─── Extract

Forum Moderators: coopster

Message Too Old, No Replies

Regular Expressions PHP

Parsing out different elements

         

ukgimp

4:14 pm on Jan 15, 2003 (gmt 0)

WebmasterWorld Senior Member 10+ Year Member



I have adapted an example of a search engine which works ok at the moment. I would like to take it a stage further by extracting certain information of the page and storing as well (eg <h1>This Stuff</h1> etc) but I am falling down with the regex

I am getting errors like
Unknown modifier '(' in c:\phpdev.....

What I am using is:
preg_match_all("<title>([.*?])<\/title>" ,$buf,$words);

Then it loops through the words and inserts then into the db.

The system works fine when I just do it on all the words but that aint quite what I am after. Any suggestions.

Regards

Dreamquick

4:46 pm on Jan 15, 2003 (gmt 0)

WebmasterWorld Senior Member 10+ Year Member



If memory serves I believe all brackets which aren't part of the reg exp stuff need to be escaped...

Does this work any better (ie no error message)?

preg_match_all("<title>\([.*?]\)<\/title>" ,$buf,$words);

-Tony

dingman

4:56 pm on Jan 15, 2003 (gmt 0)

WebmasterWorld Senior Member 10+ Year Member



PHP's Perl-compatible regular expression functions need the braketing characters you would use in Perl to set off the expression. The first character is therefore interpreted as the delimiter, and from that the closing delimiter is deduced. Anything after the closing delimiter is a pattern modifier. In this case, your first character is '<', so the pattern ends with the first '>'. The '(' that follows it would therefore be a modifier, but it's not a recognized one.

To get the effect you want, try
preg_match_all("{<title>([.*?])</title>}" ,$buf,$words);
or
preg_match_all("/<title>([.*?])<\/title>/" ,$buf,$words);

Hope that helps

-Andrew

──────
─── Data entries

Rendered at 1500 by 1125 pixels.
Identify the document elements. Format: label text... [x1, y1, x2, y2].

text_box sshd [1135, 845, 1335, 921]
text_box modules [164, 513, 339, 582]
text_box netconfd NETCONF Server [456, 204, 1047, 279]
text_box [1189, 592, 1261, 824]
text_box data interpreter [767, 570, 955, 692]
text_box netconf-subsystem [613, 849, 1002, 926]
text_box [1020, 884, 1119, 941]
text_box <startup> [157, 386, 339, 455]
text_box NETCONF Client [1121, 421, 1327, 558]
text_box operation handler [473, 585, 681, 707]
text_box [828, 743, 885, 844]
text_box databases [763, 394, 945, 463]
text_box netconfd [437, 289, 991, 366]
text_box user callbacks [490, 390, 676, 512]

──────

## Required actions
1. List every preg_match_all call in the forum thread, one per line, reproduced character for character.
2. Duplicate the forum thread word for word, taking everything from "Then it loops" down to "4:46 pm on Jan 15, 2003 (gmt 0)".
The listing plays no part in what follows.

## Results by task
1.
preg_match_all("<title>([.*?])<\/title>" ,$buf,$words);
preg_match_all("<title>\([.*?]\)<\/title>" ,$buf,$words);
preg_match_all("{<title>([.*?])</title>}" ,$buf,$words);
preg_match_all("/<title>([.*?])<\/title>/" ,$buf,$words);

2.
Then it loops through the words and inserts then into the db.

The system works fine when I just do it on all the words but that aint quite what I am after. Any suggestions.

Regards

Dreamquick

4:46 pm on Jan 15, 2003 (gmt 0)